[[ Material for this task, beginning ]]
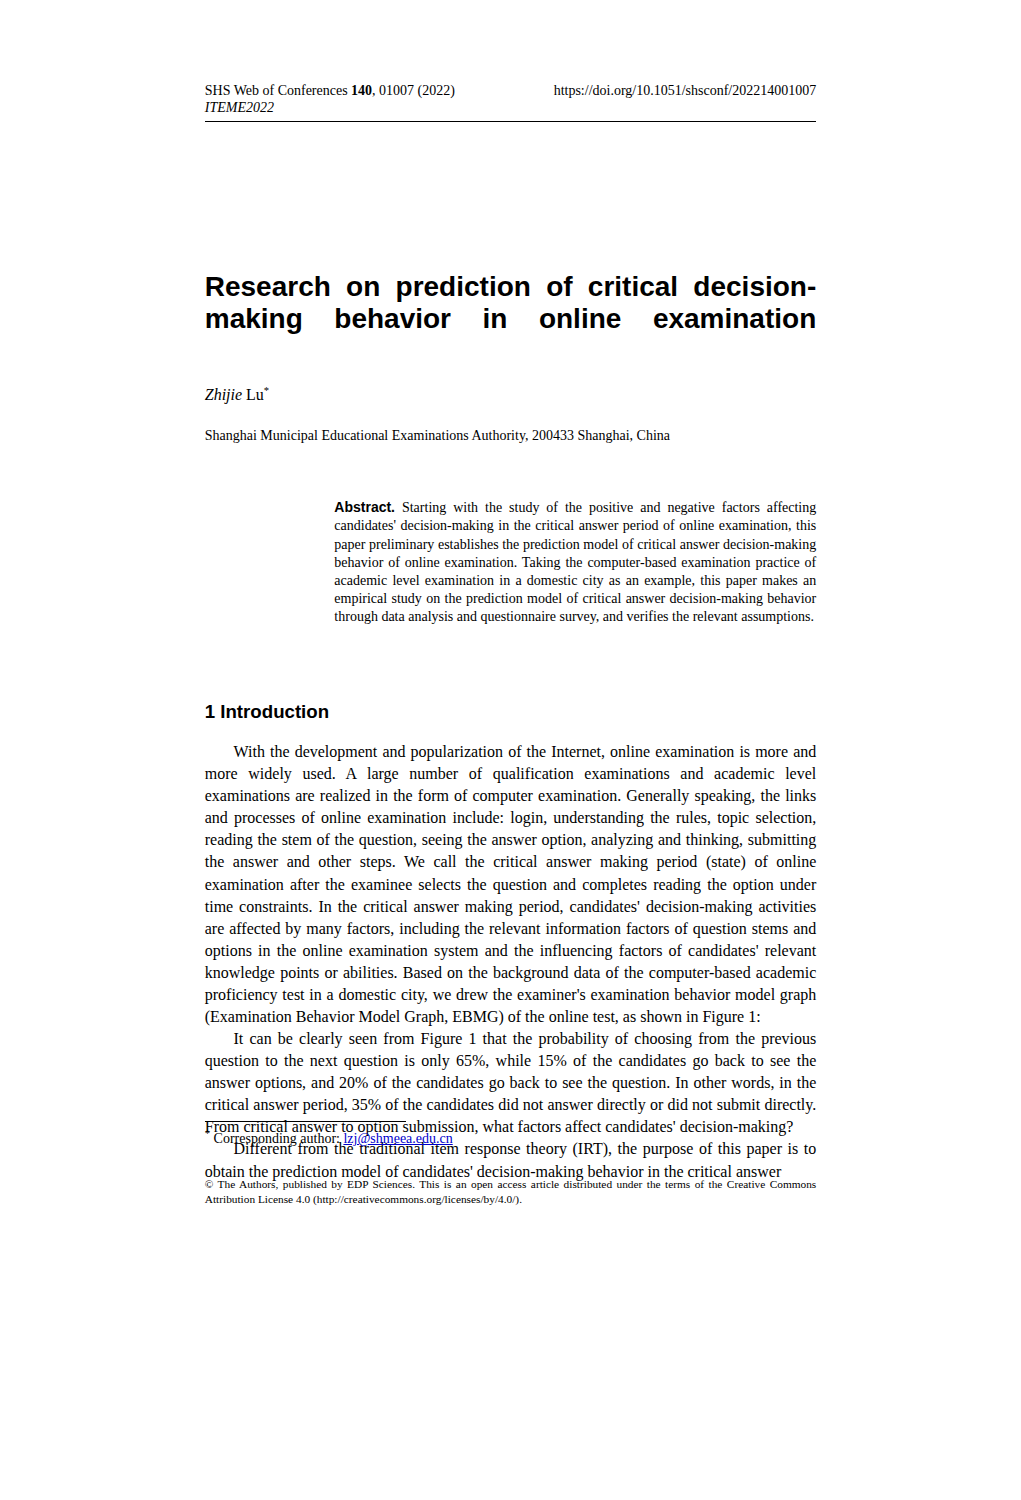SHS Web of Conferences 140, 01007 (2022)ITEME2022
https://doi.org/10.1051/shsconf/202214001007
Research on prediction of critical decision-making behavior in online examination
Zhijie Lu*
Shanghai Municipal Educational Examinations Authority, 200433 Shanghai, China
Abstract. Starting with the study of the positive and negative factors affecting candidates' decision-making in the critical answer period of online examination, this paper preliminary establishes the prediction model of critical answer decision-making behavior of online examination. Taking the computer-based examination practice of academic level examination in a domestic city as an example, this paper makes an empirical study on the prediction model of critical answer decision-making behavior through data analysis and questionnaire survey, and verifies the relevant assumptions.
1 Introduction
With the development and popularization of the Internet, online examination is more and more widely used. A large number of qualification examinations and academic level examinations are realized in the form of computer examination. Generally speaking, the links and processes of online examination include: login, understanding the rules, topic selection, reading the stem of the question, seeing the answer option, analyzing and thinking, submitting the answer and other steps. We call the critical answer making period (state) of online examination after the examinee selects the question and completes reading the option under time constraints. In the critical answer making period, candidates' decision-making activities are affected by many factors, including the relevant information factors of question stems and options in the online examination system and the influencing factors of candidates' relevant knowledge points or abilities. Based on the background data of the computer-based academic proficiency test in a domestic city, we drew the examiner's examination behavior model graph (Examination Behavior Model Graph, EBMG) of the online test, as shown in Figure 1:
It can be clearly seen from Figure 1 that the probability of choosing from the previous question to the next question is only 65%, while 15% of the candidates go back to see the answer options, and 20% of the candidates go back to see the question. In other words, in the critical answer period, 35% of the candidates did not answer directly or did not submit directly. From critical answer to option submission, what factors affect candidates' decision-making?
Different from the traditional item response theory (IRT), the purpose of this paper is to obtain the prediction model of candidates' decision-making behavior in the critical answer
* Corresponding author: lzj@shmeea.edu.cn
© The Authors, published by EDP Sciences. This is an open access article distributed under the terms of the Creative Commons Attribution License 4.0 (http://creativecommons.org/licenses/by/4.0/).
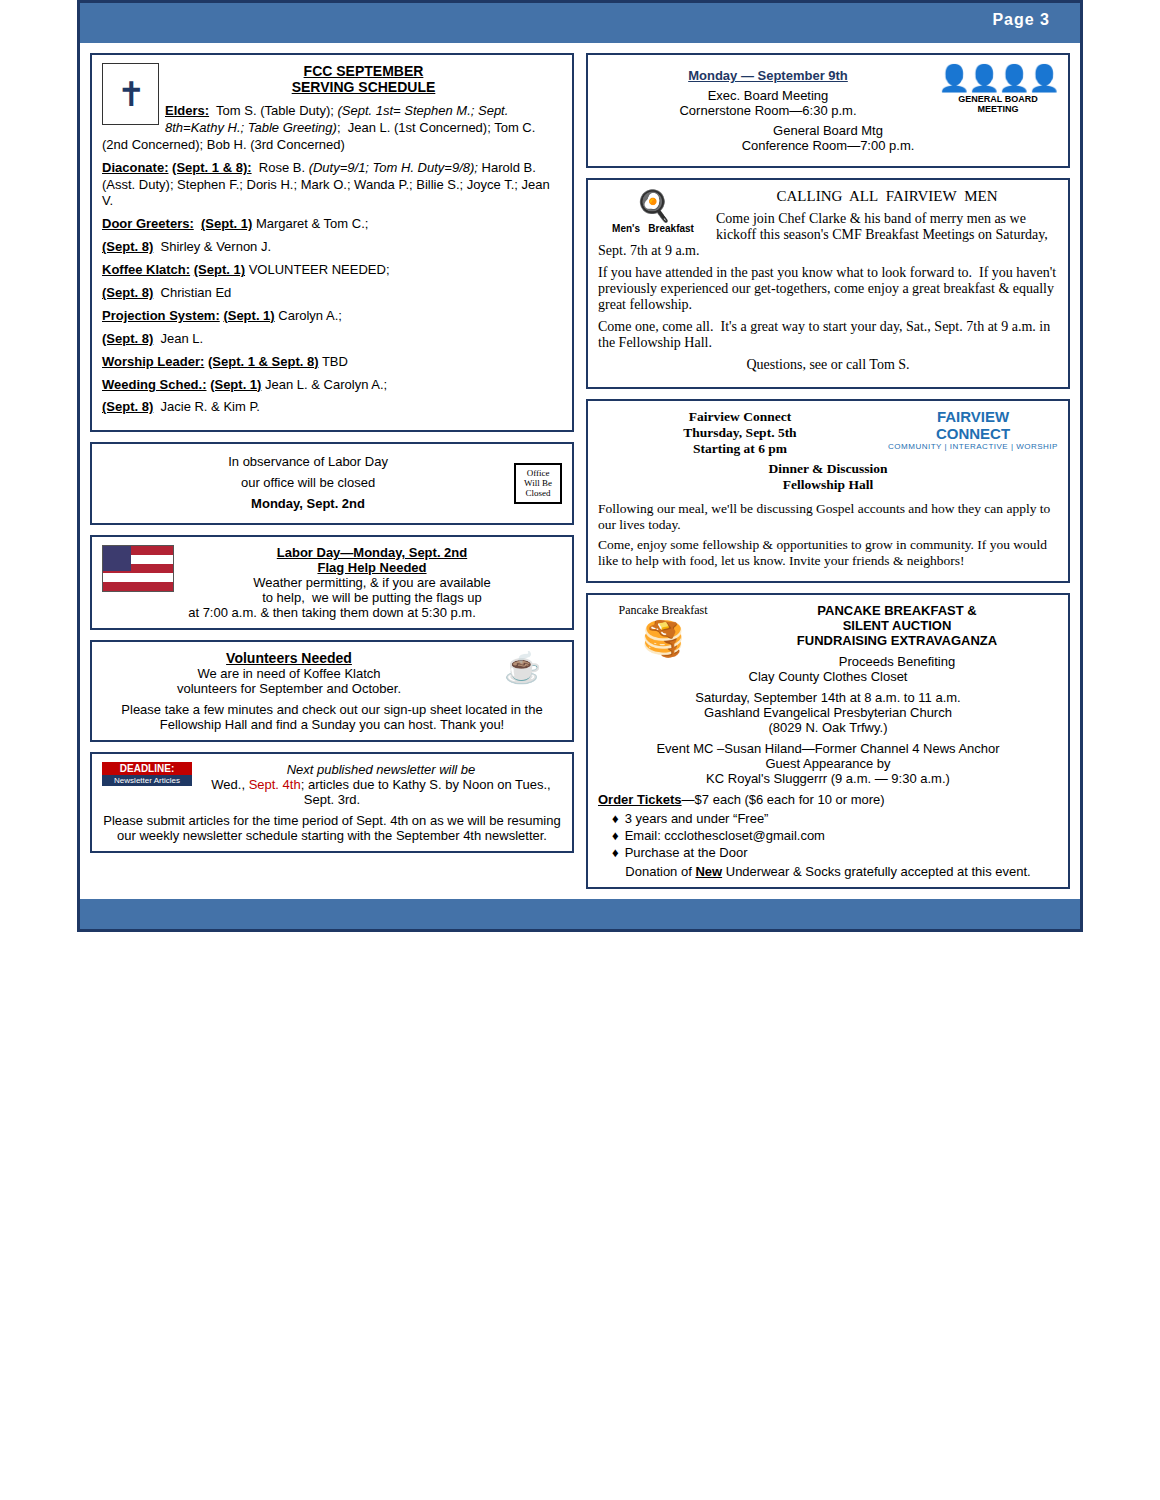Page 3
✝
FCC SEPTEMBER
SERVING SCHEDULE
Elders: Tom S. (Table Duty); (Sept. 1st= Stephen M.; Sept. 8th=Kathy H.; Table Greeting); Jean L. (1st Concerned); Tom C. (2nd Concerned); Bob H. (3rd Concerned)
Diaconate: (Sept. 1 & 8): Rose B. (Duty=9/1; Tom H. Duty=9/8); Harold B. (Asst. Duty); Stephen F.; Doris H.; Mark O.; Wanda P.; Billie S.; Joyce T.; Jean V.
Door Greeters: (Sept. 1) Margaret & Tom C.;
(Sept. 8) Shirley & Vernon J.
Koffee Klatch: (Sept. 1) VOLUNTEER NEEDED;
(Sept. 8) Christian Ed
Projection System: (Sept. 1) Carolyn A.;
(Sept. 8) Jean L.
Worship Leader: (Sept. 1 & Sept. 8) TBD
Weeding Sched.: (Sept. 1) Jean L. & Carolyn A.;
(Sept. 8) Jacie R. & Kim P.
In observance of Labor Day
our office will be closed
Monday, Sept. 2nd
Office
Will Be
Closed
Labor Day—Monday, Sept. 2nd
Flag Help Needed
Weather permitting, & if you are available
to help, we will be putting the flags up
at 7:00 a.m. & then taking them down at 5:30 p.m.
☕
Volunteers Needed
We are in need of Koffee Klatch
volunteers for September and October.
Please take a few minutes and check out our sign-up sheet located in the Fellowship Hall and find a Sunday you can host. Thank you!
DEADLINE:
Newsletter Articles
Next published newsletter will be
Wed., Sept. 4th; articles due to Kathy S. by Noon on Tues., Sept. 3rd.
Please submit articles for the time period of Sept. 4th on as we will be resuming our weekly newsletter schedule starting with the September 4th newsletter.
👤👤👤👤
GENERAL BOARD MEETING
Monday — September 9th
Exec. Board Meeting
Cornerstone Room—6:30 p.m.
General Board Mtg
Conference Room—7:00 p.m.
🍳
Men's Breakfast
CALLING ALL FAIRVIEW MEN
Come join Chef Clarke & his band of merry men as we kickoff this season's CMF Breakfast Meetings on Saturday, Sept. 7th at 9 a.m.
If you have attended in the past you know what to look forward to. If you haven't previously experienced our get-togethers, come enjoy a great breakfast & equally great fellowship.
Come one, come all. It's a great way to start your day, Sat., Sept. 7th at 9 a.m. in the Fellowship Hall.
Questions, see or call Tom S.
FAIRVIEW
CONNECT
COMMUNITY | INTERACTIVE | WORSHIP
Fairview Connect
Thursday, Sept. 5th
Starting at 6 pm
Dinner & Discussion
Fellowship Hall
Following our meal, we'll be discussing Gospel accounts and how they can apply to our lives today.
Come, enjoy some fellowship & opportunities to grow in community. If you would like to help with food, let us know. Invite your friends & neighbors!
Pancake Breakfast
🥞
PANCAKE BREAKFAST &
SILENT AUCTION
FUNDRAISING EXTRAVAGANZA
Proceeds Benefiting
Clay County Clothes Closet
Saturday, September 14th at 8 a.m. to 11 a.m.
Gashland Evangelical Presbyterian Church
(8029 N. Oak Trfwy.)
Event MC –Susan Hiland—Former Channel 4 News Anchor
Guest Appearance by
KC Royal's Sluggerrr (9 a.m. — 9:30 a.m.)
Order Tickets—$7 each ($6 each for 10 or more)
3 years and under “Free”
Email: ccclothescloset@gmail.com
Purchase at the Door
Donation of New Underwear & Socks gratefully accepted at this event.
[[ Material for this task, end ]]
**Exercise brief:** Print out every entry above without changing a word, and leave out the pictures.

**Solution:**
SHS Web of Conferences 140, 01007 (2022)ITEME2022
https://doi.org/10.1051/shsconf/202214001007
Research on prediction of critical decision-making behavior in online examination
Zhijie Lu*
Shanghai Municipal Educational Examinations Authority, 200433 Shanghai, China
Abstract. Starting with the study of the positive and negative factors affecting candidates' decision-making in the critical answer period of online examination, this paper preliminary establishes the prediction model of critical answer decision-making behavior of online examination. Taking the computer-based examination practice of academic level examination in a domestic city as an example, this paper makes an empirical study on the prediction model of critical answer decision-making behavior through data analysis and questionnaire survey, and verifies the relevant assumptions.
1 Introduction
With the development and popularization of the Internet, online examination is more and more widely used. A large number of qualification examinations and academic level examinations are realized in the form of computer examination. Generally speaking, the links and processes of online examination include: login, understanding the rules, topic selection, reading the stem of the question, seeing the answer option, analyzing and thinking, submitting the answer and other steps. We call the critical answer making period (state) of online examination after the examinee selects the question and completes reading the option under time constraints. In the critical answer making period, candidates' decision-making activities are affected by many factors, including the relevant information factors of question stems and options in the online examination system and the influencing factors of candidates' relevant knowledge points or abilities. Based on the background data of the computer-based academic proficiency test in a domestic city, we drew the examiner's examination behavior model graph (Examination Behavior Model Graph, EBMG) of the online test, as shown in Figure 1:
It can be clearly seen from Figure 1 that the probability of choosing from the previous question to the next question is only 65%, while 15% of the candidates go back to see the answer options, and 20% of the candidates go back to see the question. In other words, in the critical answer period, 35% of the candidates did not answer directly or did not submit directly. From critical answer to option submission, what factors affect candidates' decision-making?
Different from the traditional item response theory (IRT), the purpose of this paper is to obtain the prediction model of candidates' decision-making behavior in the critical answer
* Corresponding author: lzj@shmeea.edu.cn
© The Authors, published by EDP Sciences. This is an open access article distributed under the terms of the Creative Commons Attribution License 4.0 (http://creativecommons.org/licenses/by/4.0/).
Page 3
✝
FCC SEPTEMBER
SERVING SCHEDULE
Elders: Tom S. (Table Duty); (Sept. 1st= Stephen M.; Sept. 8th=Kathy H.; Table Greeting); Jean L. (1st Concerned); Tom C. (2nd Concerned); Bob H. (3rd Concerned)
Diaconate: (Sept. 1 & 8): Rose B. (Duty=9/1; Tom H. Duty=9/8); Harold B. (Asst. Duty); Stephen F.; Doris H.; Mark O.; Wanda P.; Billie S.; Joyce T.; Jean V.
Door Greeters: (Sept. 1) Margaret & Tom C.;
(Sept. 8) Shirley & Vernon J.
Koffee Klatch: (Sept. 1) VOLUNTEER NEEDED;
(Sept. 8) Christian Ed
Projection System: (Sept. 1) Carolyn A.;
(Sept. 8) Jean L.
Worship Leader: (Sept. 1 & Sept. 8) TBD
Weeding Sched.: (Sept. 1) Jean L. & Carolyn A.;
(Sept. 8) Jacie R. & Kim P.
In observance of Labor Day
our office will be closed
Monday, Sept. 2nd
Office
Will Be
Closed
Labor Day—Monday, Sept. 2nd
Flag Help Needed
Weather permitting, & if you are available
to help, we will be putting the flags up
at 7:00 a.m. & then taking them down at 5:30 p.m.
☕
Volunteers Needed
We are in need of Koffee Klatch
volunteers for September and October.
Please take a few minutes and check out our sign-up sheet located in the Fellowship Hall and find a Sunday you can host. Thank you!
DEADLINE:
Newsletter Articles
Next published newsletter will be
Wed., Sept. 4th; articles due to Kathy S. by Noon on Tues., Sept. 3rd.
Please submit articles for the time period of Sept. 4th on as we will be resuming our weekly newsletter schedule starting with the September 4th newsletter.
👤👤👤👤
GENERAL BOARD MEETING
Monday — September 9th
Exec. Board Meeting
Cornerstone Room—6:30 p.m.
General Board Mtg
Conference Room—7:00 p.m.
🍳
Men's Breakfast
CALLING ALL FAIRVIEW MEN
Come join Chef Clarke & his band of merry men as we kickoff this season's CMF Breakfast Meetings on Saturday, Sept. 7th at 9 a.m.
If you have attended in the past you know what to look forward to. If you haven't previously experienced our get-togethers, come enjoy a great breakfast & equally great fellowship.
Come one, come all. It's a great way to start your day, Sat., Sept. 7th at 9 a.m. in the Fellowship Hall.
Questions, see or call Tom S.
FAIRVIEW
CONNECT
COMMUNITY | INTERACTIVE | WORSHIP
Fairview Connect
Thursday, Sept. 5th
Starting at 6 pm
Dinner & Discussion
Fellowship Hall
Following our meal, we'll be discussing Gospel accounts and how they can apply to our lives today.
Come, enjoy some fellowship & opportunities to grow in community. If you would like to help with food, let us know. Invite your friends & neighbors!
Pancake Breakfast
🥞
PANCAKE BREAKFAST &
SILENT AUCTION
FUNDRAISING EXTRAVAGANZA
Proceeds Benefiting
Clay County Clothes Closet
Saturday, September 14th at 8 a.m. to 11 a.m.
Gashland Evangelical Presbyterian Church
(8029 N. Oak Trfwy.)
Event MC –Susan Hiland—Former Channel 4 News Anchor
Guest Appearance by
KC Royal's Sluggerrr (9 a.m. — 9:30 a.m.)
Order Tickets—$7 each ($6 each for 10 or more)
3 years and under “Free”
Email: ccclothescloset@gmail.com
Purchase at the Door
Donation of New Underwear & Socks gratefully accepted at this event.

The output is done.